* Trecho do texto

SCA: Sintomas Atípicos e Diagnóstico Diferencial da Dor Torácica

FAMENE - Faculdade de Medicina Nova Esperança (PB) — Prova 2023

Enunciado

Paciente do sexo masculino de 62 anos de idade, hipertenso e dislipidêmico, chega ao serviço de emergência do Hospital Nova Esperança com dor torácica; surgiu no repouso e já dura mais de 1 hora. A dor é retroesternal com irradiação para ambos os ombros. A dor é descrita como pressão difusa, associada também a náusea e sudorese fria. Um fator de melhora da dor é se encolher em decúbito lateral esquerdo. Ao exame físico é observado a diaforese, frequência cardíaca de 105 bpm, pressão arterial 150x 88 mmHg. Com base na história do paciente, qual dado tem menos correlação com síndrome coronariana aguda?

Alternativas

  1. A) Sudorese.
  2. B) Náusea.
  3. C) Melhora com decúbito lateral esquerdo.
  4. D) Dor retroesternal e como pressão difusa.
  5. E) Irradiação para ambos os ombros.

Pérola Clínica

Dor torácica que melhora c/ decúbito lateral esquerdo → menos provável SCA, mais sugestivo de pericardite ou pleurite.

Resumo-Chave

A dor torácica que melhora com certas posições, como decúbito lateral esquerdo ou inclinação para frente, é atípica para Síndrome Coronariana Aguda (SCA) e mais característica de condições como pericardite ou dor pleurítica, que são influenciadas pela posição.

Contexto Educacional

A Síndrome Coronariana Aguda (SCA) é uma das principais causas de dor torácica na emergência e seu reconhecimento precoce é crucial. A apresentação clínica clássica envolve dor retroesternal em aperto ou pressão, com irradiação típica para o membro superior esquerdo, mandíbula ou dorso, frequentemente acompanhada de sintomas autonômicos como sudorese, náuseas e dispneia. No entanto, a apresentação pode ser atípica, especialmente em mulheres, idosos e diabéticos. É fundamental diferenciar a dor torácica de origem isquêmica de outras causas, como pericardite, embolia pulmonar, dissecção aórtica, doenças gastrointestinais e musculoesqueléticas. A dor que melhora com decúbito lateral esquerdo ou com a inclinação para frente é um dado que tem baixa correlação com SCA e é mais sugestiva de pericardite, onde a inflamação do pericárdio é exacerbada por movimentos e aliviada por posições que diminuem a pressão sobre o coração. A avaliação da dor torácica deve ser sistemática, incluindo história clínica detalhada, exame físico, eletrocardiograma e biomarcadores cardíacos. Residentes devem estar aptos a identificar os sintomas típicos e atípicos da SCA, bem como os sinais de alerta para outras condições graves, a fim de realizar um diagnóstico diferencial preciso e instituir o tratamento adequado em tempo hábil.

* Tarefas a realizar
1. Responda com base no texto sobre dor torácica:
(a) Qual é a idade do paciente descrito no enunciado?
(b) Segundo a "Pérola Clínica", a dor torácica que melhora com decúbito lateral esquerdo é mais sugestiva de quais condições?
(c) Em quais grupos de pacientes, de acordo com o "Contexto Educacional", a apresentação da SCA pode ser atípica?
2. Estenda o texto sobre dor torácica a partir do ponto em que ele termina.

* Material fornecido
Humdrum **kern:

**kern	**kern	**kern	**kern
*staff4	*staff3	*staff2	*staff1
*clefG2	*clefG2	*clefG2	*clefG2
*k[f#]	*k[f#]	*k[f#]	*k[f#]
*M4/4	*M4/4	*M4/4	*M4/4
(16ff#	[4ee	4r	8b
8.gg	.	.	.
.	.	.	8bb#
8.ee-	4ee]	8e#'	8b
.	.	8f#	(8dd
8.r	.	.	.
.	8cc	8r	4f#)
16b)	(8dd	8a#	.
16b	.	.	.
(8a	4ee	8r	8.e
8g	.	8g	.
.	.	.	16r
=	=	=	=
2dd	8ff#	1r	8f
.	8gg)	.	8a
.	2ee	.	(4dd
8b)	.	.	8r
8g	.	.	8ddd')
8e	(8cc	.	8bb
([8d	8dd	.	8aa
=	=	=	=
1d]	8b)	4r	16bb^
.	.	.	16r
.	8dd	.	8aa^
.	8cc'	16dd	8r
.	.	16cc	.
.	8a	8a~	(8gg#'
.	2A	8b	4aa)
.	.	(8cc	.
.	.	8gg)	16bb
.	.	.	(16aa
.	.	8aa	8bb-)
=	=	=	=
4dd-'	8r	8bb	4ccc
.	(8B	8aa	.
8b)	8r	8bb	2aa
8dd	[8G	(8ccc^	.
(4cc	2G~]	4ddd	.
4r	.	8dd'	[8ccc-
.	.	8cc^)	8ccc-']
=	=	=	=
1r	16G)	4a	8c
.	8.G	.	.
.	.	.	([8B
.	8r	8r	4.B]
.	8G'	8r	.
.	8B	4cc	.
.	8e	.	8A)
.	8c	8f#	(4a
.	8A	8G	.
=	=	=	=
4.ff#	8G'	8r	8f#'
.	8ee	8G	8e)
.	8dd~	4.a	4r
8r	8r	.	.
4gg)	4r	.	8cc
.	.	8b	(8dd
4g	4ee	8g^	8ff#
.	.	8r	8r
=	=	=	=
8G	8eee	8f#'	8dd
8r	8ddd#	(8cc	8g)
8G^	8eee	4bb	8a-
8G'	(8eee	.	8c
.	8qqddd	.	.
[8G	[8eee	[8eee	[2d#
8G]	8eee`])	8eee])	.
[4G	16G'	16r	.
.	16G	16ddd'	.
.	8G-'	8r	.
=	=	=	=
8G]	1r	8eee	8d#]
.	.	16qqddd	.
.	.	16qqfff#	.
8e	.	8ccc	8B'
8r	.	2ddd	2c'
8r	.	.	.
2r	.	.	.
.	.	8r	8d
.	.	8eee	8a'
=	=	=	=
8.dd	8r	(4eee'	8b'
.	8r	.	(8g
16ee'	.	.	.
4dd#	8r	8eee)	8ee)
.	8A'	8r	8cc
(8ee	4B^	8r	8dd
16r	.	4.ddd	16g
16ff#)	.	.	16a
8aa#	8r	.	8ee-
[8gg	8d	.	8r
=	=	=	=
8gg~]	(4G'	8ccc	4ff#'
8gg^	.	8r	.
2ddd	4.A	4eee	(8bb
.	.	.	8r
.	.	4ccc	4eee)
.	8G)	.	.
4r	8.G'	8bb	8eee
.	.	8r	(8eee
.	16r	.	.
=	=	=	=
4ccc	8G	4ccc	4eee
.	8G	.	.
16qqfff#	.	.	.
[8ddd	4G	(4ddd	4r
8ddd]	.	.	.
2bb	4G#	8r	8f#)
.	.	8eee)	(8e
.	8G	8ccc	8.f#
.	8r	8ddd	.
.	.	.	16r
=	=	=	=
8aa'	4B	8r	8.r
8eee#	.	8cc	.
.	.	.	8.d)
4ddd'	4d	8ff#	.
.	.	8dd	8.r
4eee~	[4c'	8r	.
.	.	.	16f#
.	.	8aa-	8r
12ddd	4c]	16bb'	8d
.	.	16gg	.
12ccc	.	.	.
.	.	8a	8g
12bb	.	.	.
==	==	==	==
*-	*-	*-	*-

* Suas respostas
1.
(a) 62 anos.
(b) Pericardite ou pleurite.
(c) Mulheres, idosos e diabéticos.

2.
Perguntas Frequentes

Quais são os sintomas clássicos de Síndrome Coronariana Aguda?

Os sintomas clássicos incluem dor retroesternal em aperto ou pressão, com irradiação para braço esquerdo, mandíbula, pescoço ou dorso, frequentemente acompanhada de sudorese, náuseas, dispneia e palidez.

Que características da dor torácica sugerem pericardite?

A dor da pericardite é tipicamente pleurítica, piora com a inspiração profunda e tosse, e melhora ao sentar-se e inclinar-se para frente. Pode ser retroesternal e irradiar para o trapézio.

Quais fatores de risco aumentam a probabilidade de SCA?

Fatores de risco incluem idade avançada, hipertensão arterial, dislipidemia, diabetes mellitus, tabagismo, histórico familiar de doença coronariana precoce e obesidade.